In recent months I've been lucky enough to have three radically different PC systems for review, and the results have been fascinating. Inta Audio's AMD Opteron 146 system was extremely quiet, and its 2.0GHz processor offered plug-in and soft-synth performance roughly equivalent to a Pentium 4C 3.2GHz processor, while the Phil Rees Prescott 3.2GHz Pentium 4 defied expectations by being even quieter and turning in results closer to a P4C 3.4GHz processor, showing that the Prescott is better than many people have claimed, although more expensive to keep cool quietly.
However, this Dawsons Athlon 64 3700+ system with its 2.4GHz processor held its own in my tests with the 3.2GHz Prescott despite being considerably cheaper. Part of the reason for its lower price is reflected in the higher level of acoustic noise, but the Athlon 64 seems to be so easy to cool that it wouldn't be difficult to significantly drop the noise level by using a different power supply and one of Dawsons' silencing packs, which wouldn't bump up the price significantly.

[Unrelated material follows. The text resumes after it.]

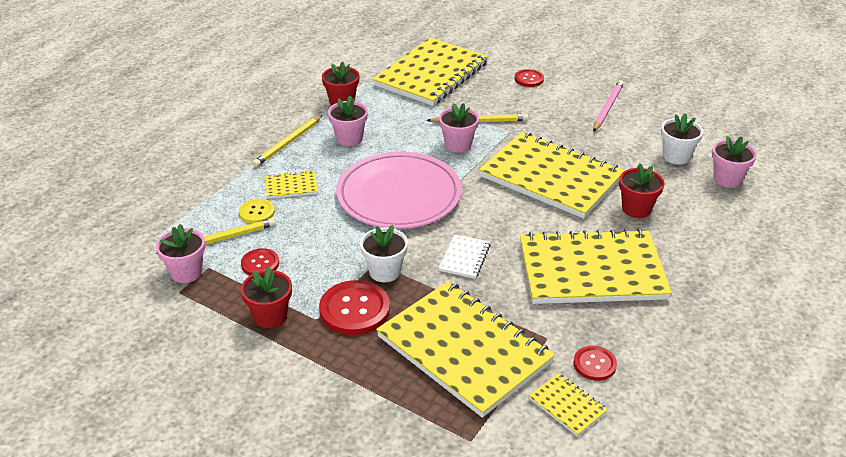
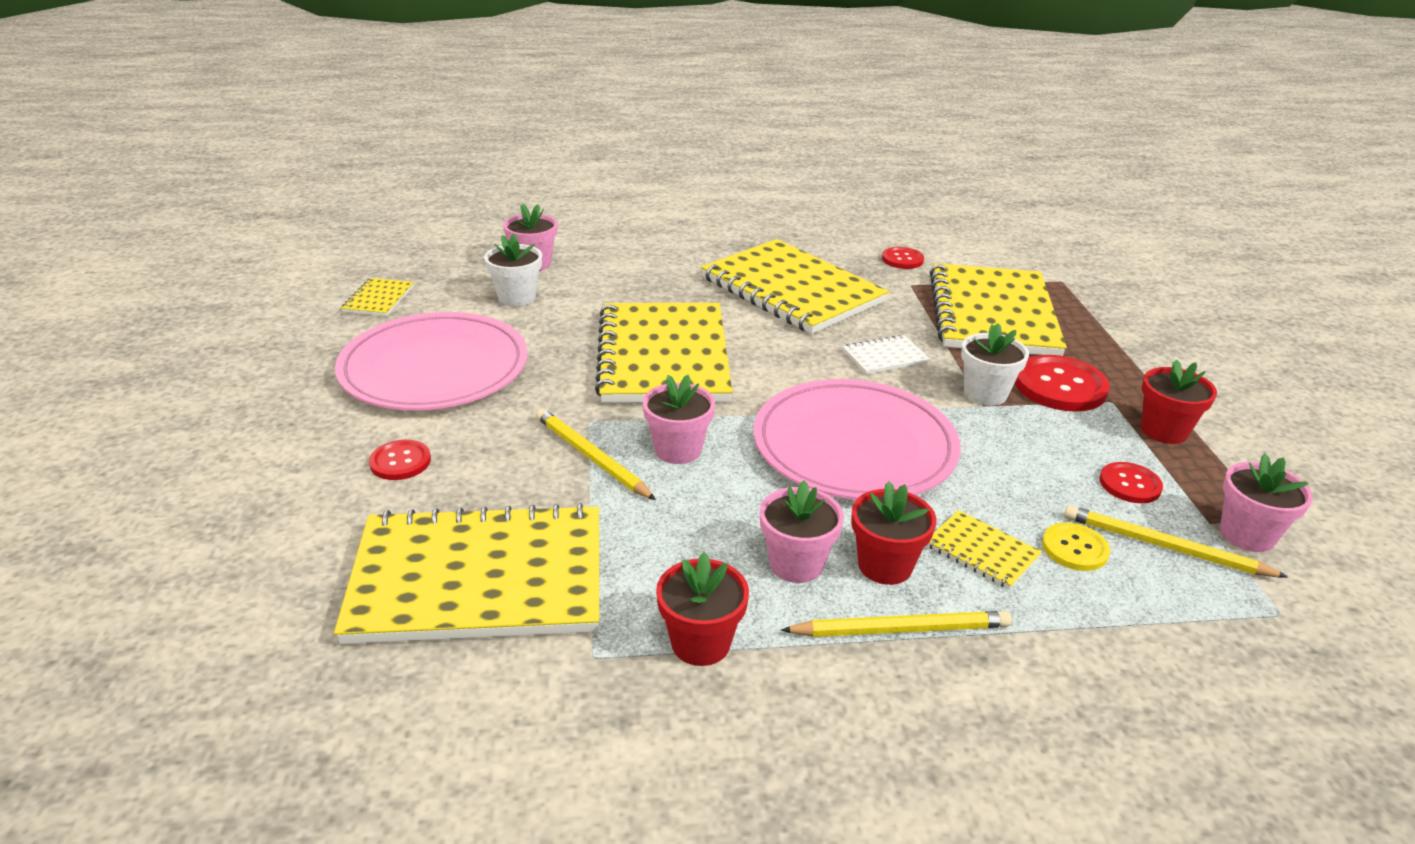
camera: 130 degrees left, 5 degrees down
(567, 405) = (961, 258): yellow notebook -> yellow notebook (378, 299)
(607, 107) = (434, 368): pink pencil -> pink plate
(636, 209) = (656, 294): red flower pot -> red flower pot (885, 566)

With plug-in and soft-synth performance for the Athlon 64 3700+ proving roughly equivalent to a P4C 3.7GHz processor, it really makes you question whether paying extra for any Intel Prescott system is worthwhile. Judging by various conversations I've had with specialist music PC builders over the last few months, there do seem to be a few remaining compatibility and reliability concerns with the Athlon 64 range when used with some audio interfaces, but I didn't experience any problems with this system during the review period, and lots of musicians are using such systems in the field with similar success.
Overall I have to give this Dawsons Athlon 64 system a definite thumbs-up, although personally I'd forego the fashionable case in favour of a quieter one with a better power supply, and be prepared to pay a little extra — after all, it's very good value for money to start with!